Home https://server7.kproxy.com/servlet/redirect.srv/sruj/smyrwpoii/p2/ US https://server7.kproxy.com/servlet/redirect.srv/sruj/smyrwpoii/p2/ The Department of Justice warns Karen Fann, Arizona Senate President, about violations of civil rights in election review in 2020

The Department of Justice warns Karen Fann, Arizona Senate President, about violations of civil rights in election review in 2020



The warning comes amid scrutiny of the audit of nearly 2.1 million votes from Arizona’s largest county, Maricopa, where election officials previously found no evidence of widespread voter fraud or other issues during the state’s presidential election in 2020. The review – which perpetuates the falsehood that the election was stolen from former president Donald Trump – has been served by both Maricopa County’s Supervisor Board, which is a Republican majority, and Arizona’s Secretary of State, who is a Democrat. The results of the election have long been certified by the Secretary of State.

Pamela Karlan, Assistant Attorney General for the Department of Justice̵

7;s Civil Rights Department, warned Senate President Karen Fann, a Republican, in a letter obtained by CNN that he was turning over election materials to auditing contractor Cyber ‚Äč‚ÄčNinjas – a Sarasota, Florida auditing contractor employed by GOP -controlled Arizona Senate – could be a violation of the Civil Rights Act of 1960. Karlan also wrote in the letter that “there are at least issues of possible non-compliance with federal laws enforced by the Department.”

The first, according to Karlan, concerns reports suggesting that polls, electoral systems and election materials in the Maricopa County Audit Office “are no longer under the ultimate control of state and local election officials and are not adequately protected by contractors at an insecure facility and risk be lost, stolen, altered, compromised or destroyed. ”

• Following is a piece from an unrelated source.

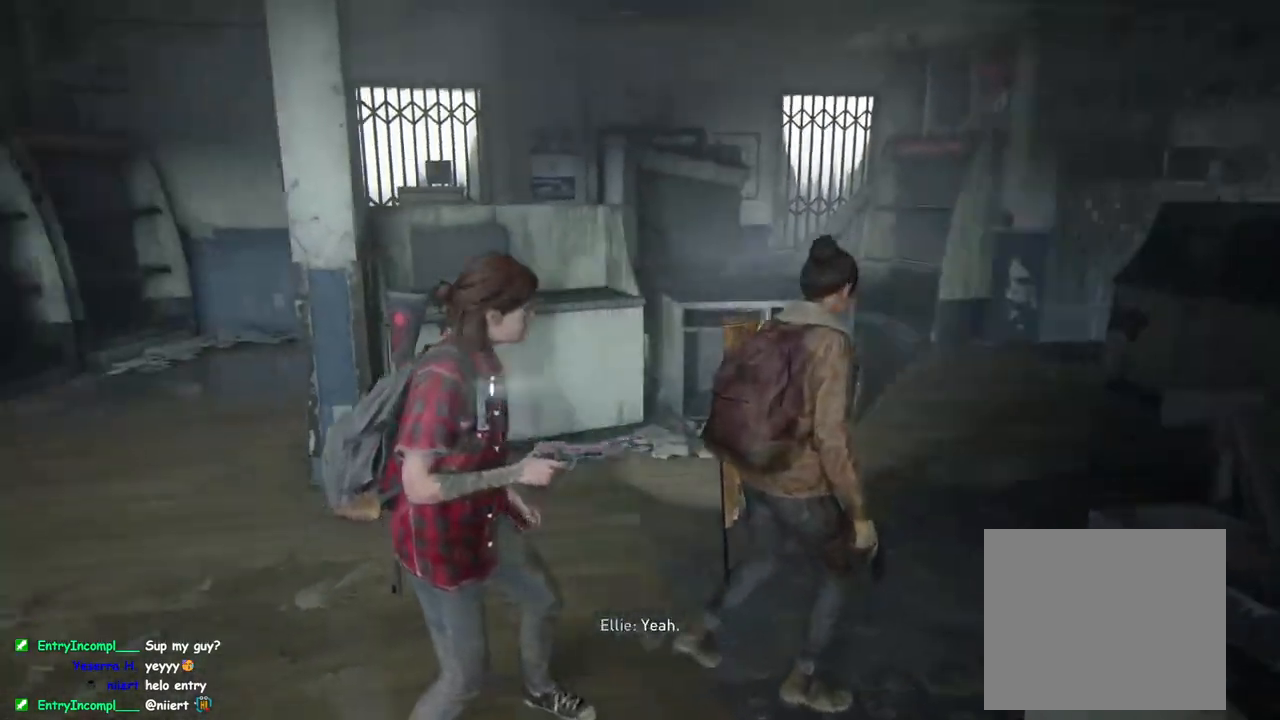
{"buttons": [], "left_stick": "center", "right_stick": "left", "events": []}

Federal law requires state and local officials to maintain ballot papers and ballot papers for 22 months. After a legal battle, an Arizona judge stood next to the Senate as it issued a subpoena for voting and voting machines in Maricopa County. But Maricopa County refused to participate in the count. The letter also notes that the Arizona Senate could grant custody of the materials to others, but that it must retain ultimate control.

“We are concerned that Maricopa County Electoral Registers required by federal law to be maintained and maintained are no longer under the ultimate control of election officials, are not adequately protected by contractors and are at risk of injury or loss.” Karlan wrote.

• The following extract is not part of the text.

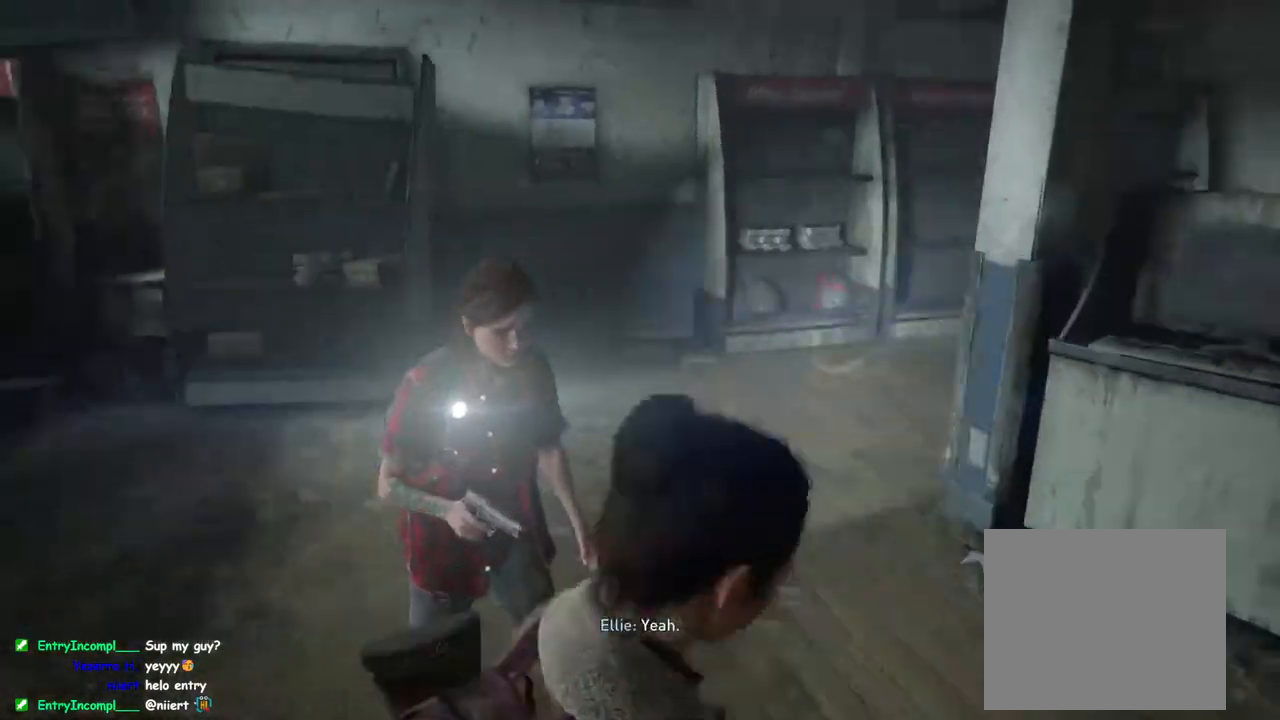
{"buttons": [], "left_stick": "center", "right_stick": "center", "events": [[450, "right_stick", "center"]]}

CNN has reached out to Fann’s office for comment.

Karlan also noted that Cyber ‚Äč‚ÄčNinjas’ statement of work includes coverage to “identify voter records that did not make sense, and then knock on doors to confirm whether valid voters actually lived at the address provided” raises concerns about potential chooses intimidation.

“The department enforces a number of federal statutes that prohibit intimidation of persons to vote or attempt to vote,” Karlan wrote, citing a section of the Voting Rights Act that prohibits the election of intimidation. “Past experience with similar investigative efforts around the country has raised concerns that they may be directed at minority voters, which could potentially imply the anti-displacement bans in the law on the right to vote.”

CNN previously reported that Cyber ‚Äč‚ÄčNinjas released some of their procedures, including acknowledging the use of UV light, following an order from Maricopa County Superior Court Judge Martin. However, the Cyber ‚Äč‚ÄčNinjas document did not clearly explain why they were needed.

Another Cyber ‚Äč‚ÄčNinjas document revealed security plans for the colosseum where the audit is being conducted. Called the “Arizona Audit Security Overview”, it contains potential security breaches, the number of private security guards and designates “Antifa” as a security threat.

The document shows that Arizona Government Doug Ducey rejected a request that members of the Department of Public Safety and National Guard members provide security. Instead, private security firms, including a voluntary organization known as the Arizona Rangers, are hired to protect the ballot papers and voting equipment.

CNN’s Kyung Lah and Leslie Perrot contributed to this report.